A big problem with that could be Carbon Monoxide ( CO ). A colorless, odorless gas that can kill you before you know what's happening. Use any kind of stoves indoors with extreme caution.


----------



## Tank_Girl (Dec 26, 2011)

What we've done in an emergency is set a cast iron dutch oven up on some house bricks to protect the flooring and filled it with BBQ briquettes, lit them and put the lid on.
It kept the room toasty warm all night long.


----------



## LincTex (Apr 1, 2011)

Tank_Girl said:


> What we've done in an emergency is set a cast iron dutch oven up on some house bricks to protect the flooring and filled it with BBQ briquettes, lit them and put the lid on.
> It kept the room toasty warm all night long.


EXTREMELY dangerous!!


----------



## forluvofsmoke (Jan 27, 2012)

My experience with pellet stoves is the auger and combustion air fan need to run, or it won't burn or feed pellets. These motors don't need much electricity, but do need 120 VAC.

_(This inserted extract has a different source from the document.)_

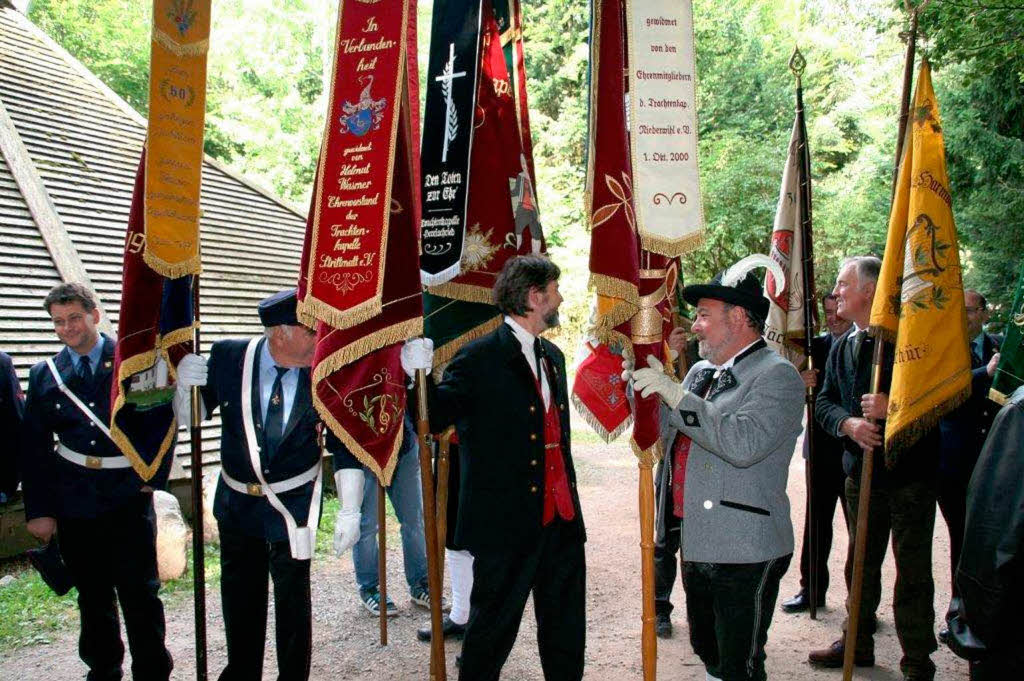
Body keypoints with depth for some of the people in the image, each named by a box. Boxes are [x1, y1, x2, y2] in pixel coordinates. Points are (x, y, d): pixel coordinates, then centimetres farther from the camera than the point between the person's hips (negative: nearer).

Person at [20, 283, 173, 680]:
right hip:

A deep cycle battery and solar panel with charge controller would do the job nicely if properly sized. Check the specification plate on the stove for electrical power requirements...it should be listed in amps or watts. If amps, divide the amps into 120 (volts) for watts, and choose a power inverter that will provide at least twice that amount. If it will be running continuously, as most do, you will need a battery and solar panel that can provide at least as much power as you will use, multiplied by 4 to 5 (or more), as the panel only makes power for 4-6 hours per day, depending on what region you live in. If you have cloudy weather, the panel produces less power as well. The battery needs to provide the energy needed through the night, and should have some reserve capacity for cloudy weather if you want long-term capability.

If you need more info, I can dig up links for solar calculators, solar zone maps (to find your region of solar peak sun hours per day), and additional system design info. A quick google search will hit on tons of web sites that provide most of the info you'd need to figure everything out. If it's a stand-by set-up which would only be used for emergency contingency planning, you could easily forgo the all-out installation and set it up for temporary use on an as needed basis.

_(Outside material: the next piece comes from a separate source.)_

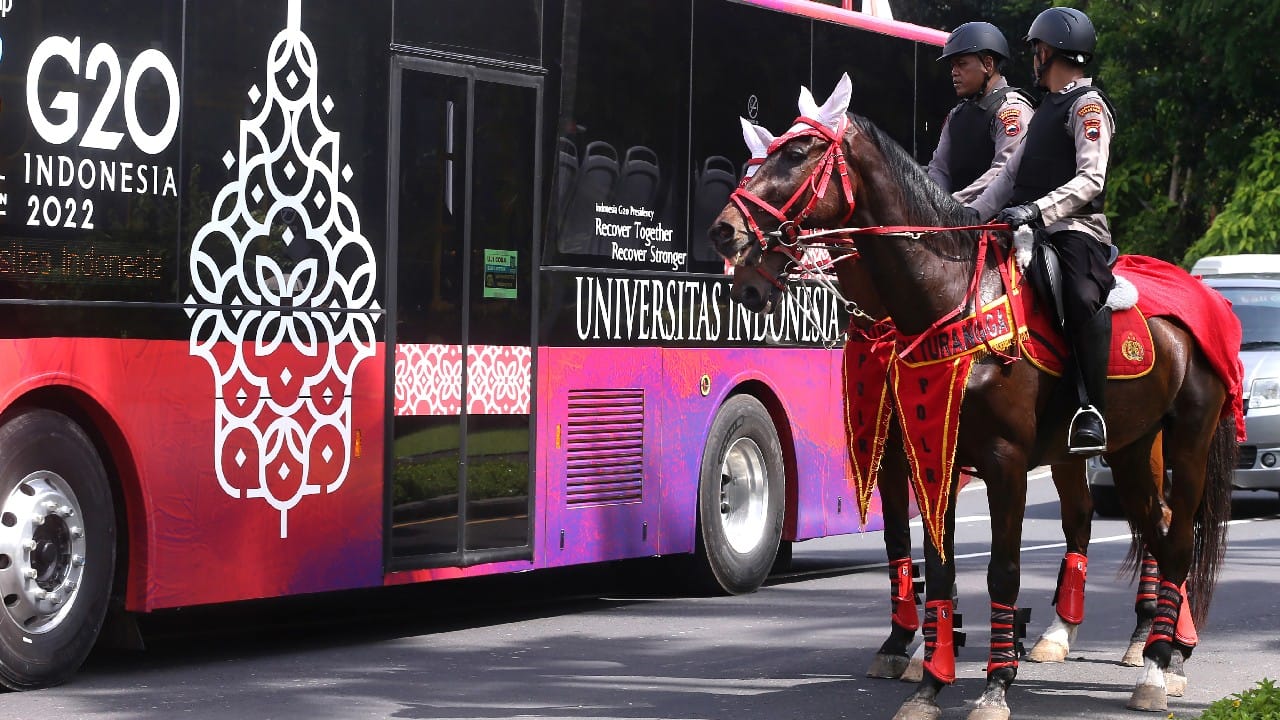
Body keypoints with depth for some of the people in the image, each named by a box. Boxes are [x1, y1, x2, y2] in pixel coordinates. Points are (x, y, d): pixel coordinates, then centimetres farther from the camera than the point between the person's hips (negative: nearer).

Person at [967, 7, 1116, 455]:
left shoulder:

I'm not gunning for total solar power, but will be implementing a smaller back-up solar system myself, and I've already sized my system needs according to expected energy use. With careful shopping around for prices and shipping, you can get the best deals. Solar panel brand names aren't important, but solar panel and charge controller types are important, depending on your situation.

Let me know if I can help you with any of this. The obvious benefits to renewable energy is low maintenance and zero operational cost. The draw-back is initial purchase cost, depending on system size and installation requirements. Smaller systems aren't that pricey.

Happy heating!


----------



## backlash (Nov 11, 2008)

Tank_Girl said:


> What we've done in an emergency is set a cast iron dutch oven up on some house bricks to protect the flooring and filled it with BBQ briquettes, lit them and put the lid on.
> It kept the room toasty warm all night long.


Whole families have died from burning charcoal briquets in the house.
You are very lucky and if you keep doing it you may not wake up one morning.


----------



## Immolatus (Feb 20, 2011)

That seems the way to go Smokey, I will oook into that. I have a lot going on with the finances right now, but it looks like just the solar panel is $500, then the inverter, backup battery, etc.
I am paying off a credit card, and looking into buying some land with a business. Maybe I can get some financial backing for this kind of thing though.


----------